主な酒類別の課税出荷数量と前年同月対比は▽清酒=6万9006㎘で前年同月に比べ5・3%減▽連続式蒸留焼酎=3万6893㎘で6・5%減▽単式蒸留焼酎=4万6344㎘で2%減▽ビール=24万5527㎘で1・1%減▽果実酒=3万186㎘で5・4%増▽ウイスキー=5812㎘で11・2%減▽ブランデー=524㎘で16・6%減▽発泡酒=9万821㎘で5・9%減▽その他の醸造酒(新ジャンル酒類)=6万1041㎘で10・6%増▽スピリッツ等=1万6476㎘で4・8%増▽リキュール=13万2225㎘で24・1%増――の状況で、果実酒、その他の醸造酒、スピリッツ等、リキュールが前年をクリアし全体の数量を牽引している。
その他の醸造酒の中には新ジャンル酒類が含まれているため、昨今のデフレ傾向で消費者の生活防衛意識から低価格帯商品の人気が高まり、約10%の大幅増と顕著な伸びを示した。一方、リキュール、スピリッツのチューハイ系の伸びも高く推移しており、消費者の低アルコール志向からRTD系の酒類が好調となっている。
昨年の1月から11月累計の全酒類合計の課税出荷数量は618万3371㎘で前年同期の624万1063㎘に比べ0・9%の微減となった。

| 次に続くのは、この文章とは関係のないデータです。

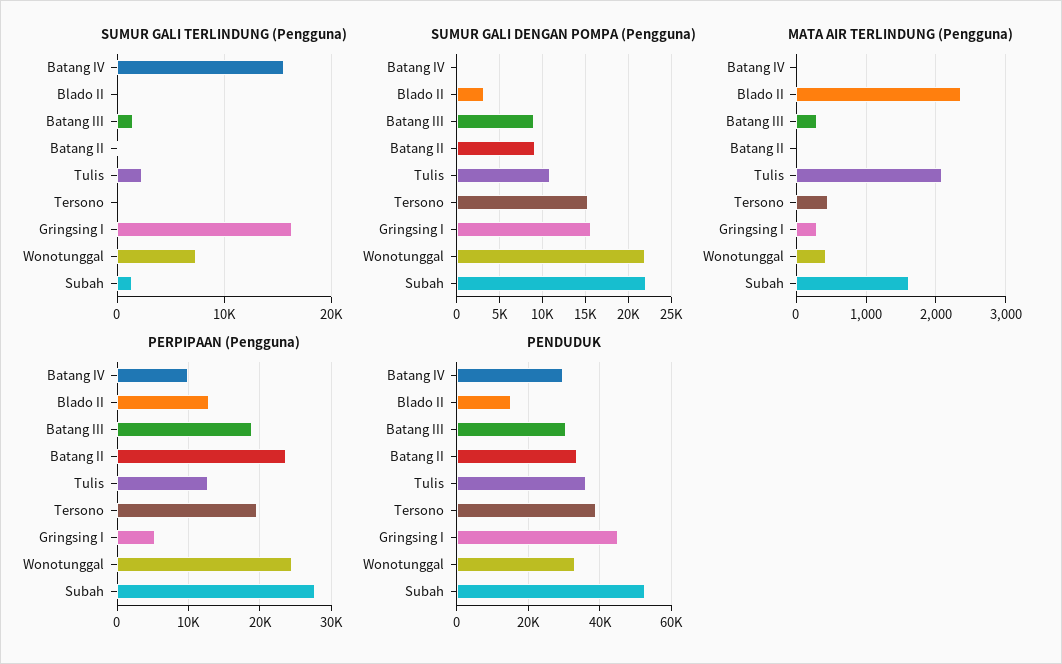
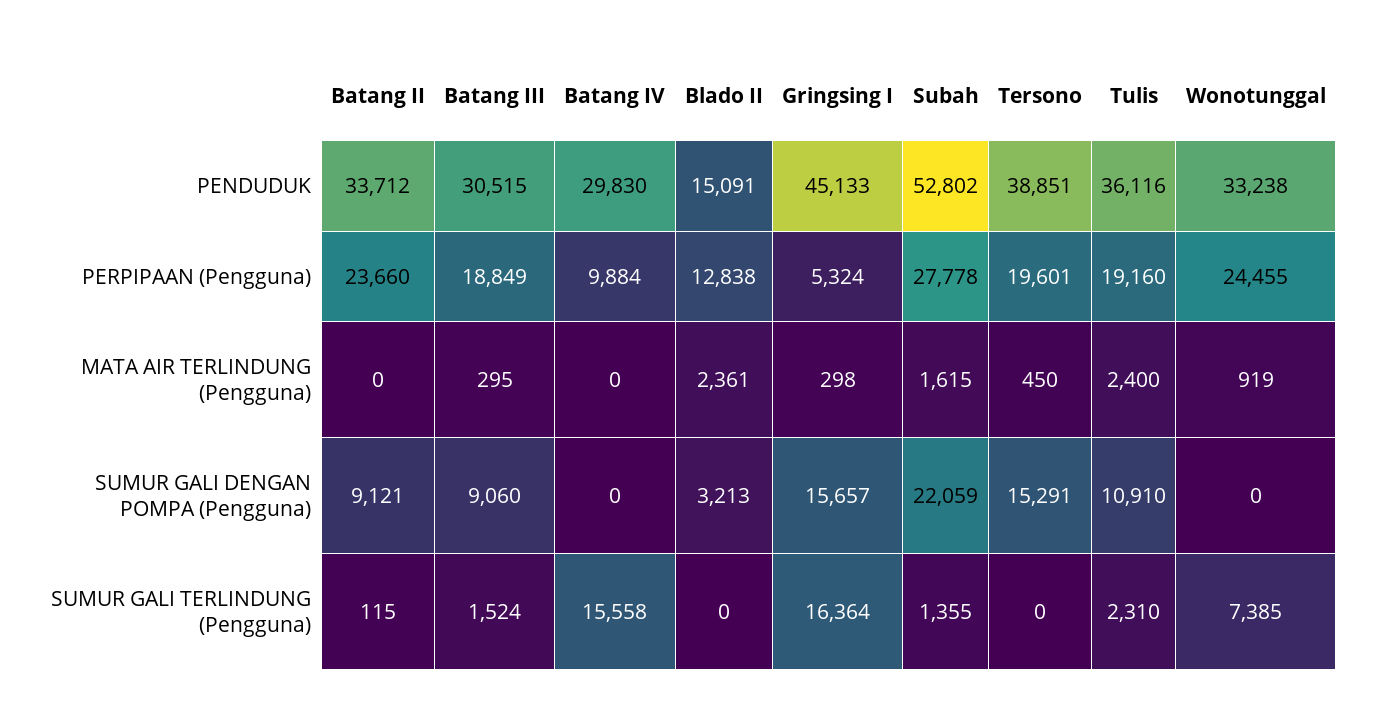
  {
    "SUMUR GALI TERLINDUNG (Pengguna)": {
      "Batang IV": 15558,
      "Blado II": 0,
      "Batang III": 1524,
      "Batang II": 115,
      "Tulis": 2310,
      "Tersono": 0,
      "Gringsing I": 16364,
      "Wonotunggal": 7385,
      "Subah": 1355
    },
    "SUMUR GALI DENGAN POMPA (Pengguna)": {
      "Batang IV": 0,
      "Blado II": 3213,
      "Batang III": 9060,
      "Batang II": 9121,
      "Tulis": 10910,
      "Tersono": 15291,
      "Gringsing I": 15657,
-     "Wonotunggal": 22000,
+     "Wonotunggal": 0,
      "Subah": 22059
    },
    "MATA AIR TERLINDUNG (Pengguna)": {
      "Batang IV": 0,
      "Blado II": 2361,
      "Batang III": 295,
      "Batang II": 0,
-     "Tulis": 2100,
+     "Tulis": 2400,
      "Tersono": 450,
      "Gringsing I": 298,
-     "Wonotunggal": 400,
+     "Wonotunggal": 919,
      "Subah": 1615
    },
    "PERPIPAAN (Pengguna)": {
      "Batang IV": 9884,
      "Blado II": 12838,
      "Batang III": 18849,
      "Batang II": 23660,
-     "Tulis": 13000,
+     "Tulis": 19160,
      "Tersono": 19601,
      "Gringsing I": 5324,
      "Wonotunggal": 24455,
      "Subah": 27778
    },
    "PENDUDUK": {
      "Batang IV": 29830,
      "Blado II": 15091,
      "Batang III": 30515,
      "Batang II": 33712,
      "Tulis": 36116,
      "Tersono": 38851,
      "Gringsing I": 45133,
      "Wonotunggal": 33238,
      "Subah": 52802
    }
  }

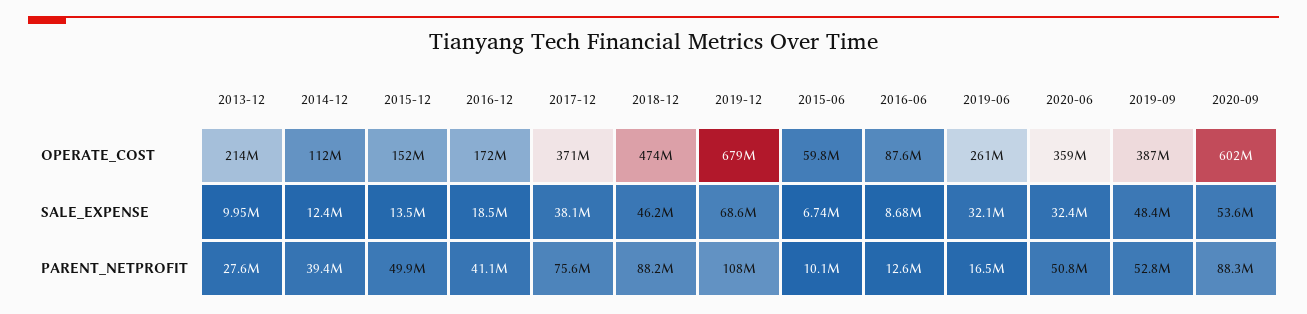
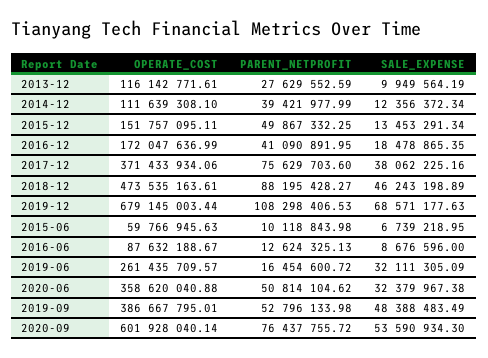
  {
    "2013-12": {
-     "OPERATE_COST": 214000000,
+     "OPERATE_COST": 116142771.61,
      "SALE_EXPENSE": 9949564.19,
      "PARENT_NETPROFIT": 27629552.59
    },
    "2014-12": {
      "OPERATE_COST": 111639308.1,
      "SALE_EXPENSE": 12356372.34,
      "PARENT_NETPROFIT": 39421977.99
    },
    "2015-12": {
      "OPERATE_COST": 151757095.11,
      "SALE_EXPENSE": 13453291.34,
      "PARENT_NETPROFIT": 49867332.25
    },
    "2016-12": {
      "OPERATE_COST": 172047636.99,
      "SALE_EXPENSE": 18478865.35,
      "PARENT_NETPROFIT": 41090891.95
    },
    "2017-12": {
      "OPERATE_COST": 371433934.06,
      "SALE_EXPENSE": 38062225.16,
      "PARENT_NETPROFIT": 75629703.6
    },
    "2018-12": {
      "OPERATE_COST": 473535163.61,
      "SALE_EXPENSE": 46243198.89,
      "PARENT_NETPROFIT": 88195428.27
    },
    "2019-12": {
      "OPERATE_COST": 679145003.44,
      "SALE_EXPENSE": 68571177.63,
      "PARENT_NETPROFIT": 108298406.53
    },
    "2015-06": {
      "OPERATE_COST": 59766945.63,
      "SALE_EXPENSE": 6739218.95,
      "PARENT_NETPROFIT": 10118843.98
    },
    "2016-06": {
      "OPERATE_COST": 87632188.67,
      "SALE_EXPENSE": 8676596,
      "PARENT_NETPROFIT": 12624325.13
    },
    "2019-06": {
      "OPERATE_COST": 261435709.57,
      "SALE_EXPENSE": 32111305.09,
      "PARENT_NETPROFIT": 16454600.72
    },
    "2020-06": {
      "OPERATE_COST": 358620040.88,
      "SALE_EXPENSE": 32379967.38,
      "PARENT_NETPROFIT": 50814104.62
    },
    "2019-09": {
      "OPERATE_COST": 386667795.01,
      "SALE_EXPENSE": 48388483.49,
      "PARENT_NETPROFIT": 52796133.98
    },
    "2020-09": {
      "OPERATE_COST": 601928040.14,
      "SALE_EXPENSE": 53590934.3,
-     "PARENT_NETPROFIT": 88300000
+     "PARENT_NETPROFIT": 76437755.72
    }
  }

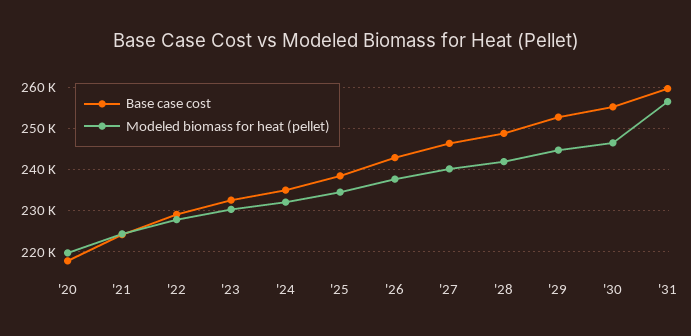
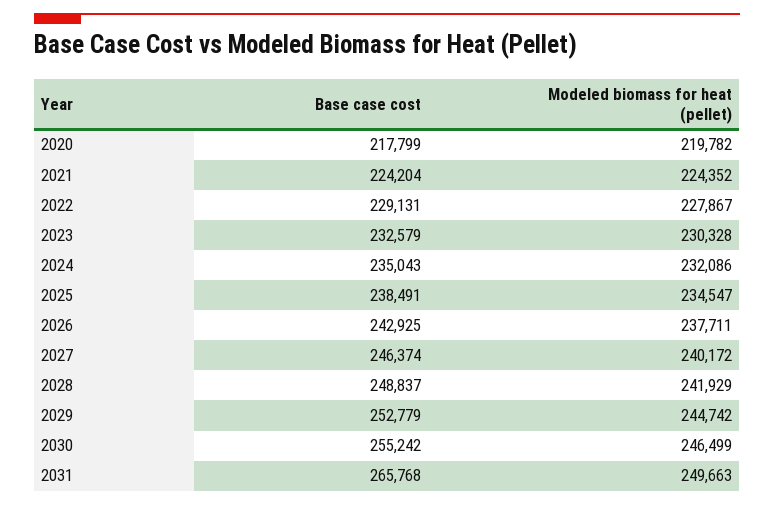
  {
    "Base case cost": {
      "'20": 217799,
      "'21": 224204,
      "'22": 229131,
      "'23": 232579,
      "'24": 235043,
      "'25": 238491,
      "'26": 242925,
      "'27": 246374,
      "'28": 248837,
      "'29": 252779,
      "'30": 255242,
-     "'31": 260000
+     "'31": 265768
    },
    "Modeled biomass for heat (pellet)": {
      "'20": 219782,
      "'21": 224352,
      "'22": 227867,
      "'23": 230328,
      "'24": 232086,
      "'25": 234547,
      "'26": 237711,
      "'27": 240172,
      "'28": 241929,
      "'29": 244742,
      "'30": 246499,
-     "'31": 256000
+     "'31": 249663
    }
  }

主な酒類別の課税出荷数量と前年同期対比は▽清酒=38万8417㎘で3・3%減▽連続式蒸留焼酎=32万2716㎘で0・8%の微増▽単式蒸留焼酎=35万0084㎘で0・3%の微減▽ビール=211万1856㎘で5・9%減▽果実酒=17万5702㎘で5・9%増▽ウイスキー=5万2989㎘で6・2%増▽ブランデー=5043㎘で13・2%減▽発泡酒=82万3649㎘で16・4%減▽その他の醸造酒(新ジャンル酒類)=52万9016㎘で5・2%減▽スピリッツ等=17万6203㎘で22・9%の大幅増▽リキュール=113万7887㎘で26・3%の大幅増――となっており、前年をクリアした酒類は連続式蒸留焼酎、果実酒、ウイスキー、スピリッツ等、リキュールなどとなっており、チューハイ系の好調が続いている。